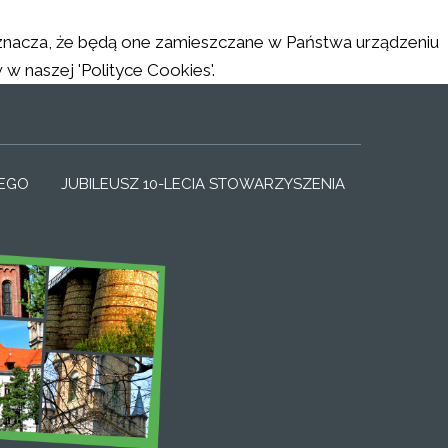
 oznacza, że będą one zamieszczane w Państwa urządzeniu
naszej 'Polityce Cookies'.
SMALL_LABEL
IZER_NORMAL_LABEL
RESIZER_LARGE_LABEL
IEGO
JUBILEUSZ 10-LECIA STOWARZYSZENIA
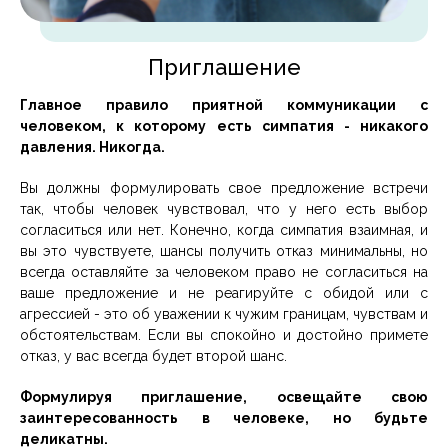
Приглашение
Главное правило приятной коммуникации с
человеком, к которому есть симпатия - никакого
давления. Никогда.
Вы должны формулировать свое предложение встречи
так, чтобы человек чувствовал, что у него есть выбор
согласиться или нет. Конечно, когда симпатия взаимная, и
вы это чувствуете, шансы получить отказ минимальны, но
всегда оставляйте за человеком право не согласиться на
ваше предложение и не реагируйте с обидой или с
агрессией - это об уважении к чужим границам, чувствам и
обстоятельствам. Если вы спокойно и достойно примете
отказ, у вас всегда будет второй шанс.
Формулируя приглашение, освещайте свою
заинтересованность в человеке, но будьте
деликатны.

-----

* _TASK GOAL_
Convert the text read from all the records above into a numbered list with one line per item, skipping any blank lines. Leave the pictures out of your answer.

* _RESPONSE AREA_
1.  oznacza, że będą one zamieszczane w Państwa urządzeniu
2. naszej 'Polityce Cookies'.
3. SMALL_LABEL
4. IZER_NORMAL_LABEL
5. RESIZER_LARGE_LABEL
6. IEGO
7. JUBILEUSZ 10-LECIA STOWARZYSZENIA
8. Приглашение
9. Главное правило приятной коммуникации с
10. человеком, к которому есть симпатия - никакого
11. давления. Никогда.
12. Вы должны формулировать свое предложение встречи
13. так, чтобы человек чувствовал, что у него есть выбор
14. согласиться или нет. Конечно, когда симпатия взаимная, и
15. вы это чувствуете, шансы получить отказ минимальны, но
16. всегда оставляйте за человеком право не согласиться на
17. ваше предложение и не реагируйте с обидой или с
18. агрессией - это об уважении к чужим границам, чувствам и
19. обстоятельствам. Если вы спокойно и достойно примете
20. отказ, у вас всегда будет второй шанс.
21. Формулируя приглашение, освещайте свою
22. заинтересованность в человеке, но будьте
23. деликатны.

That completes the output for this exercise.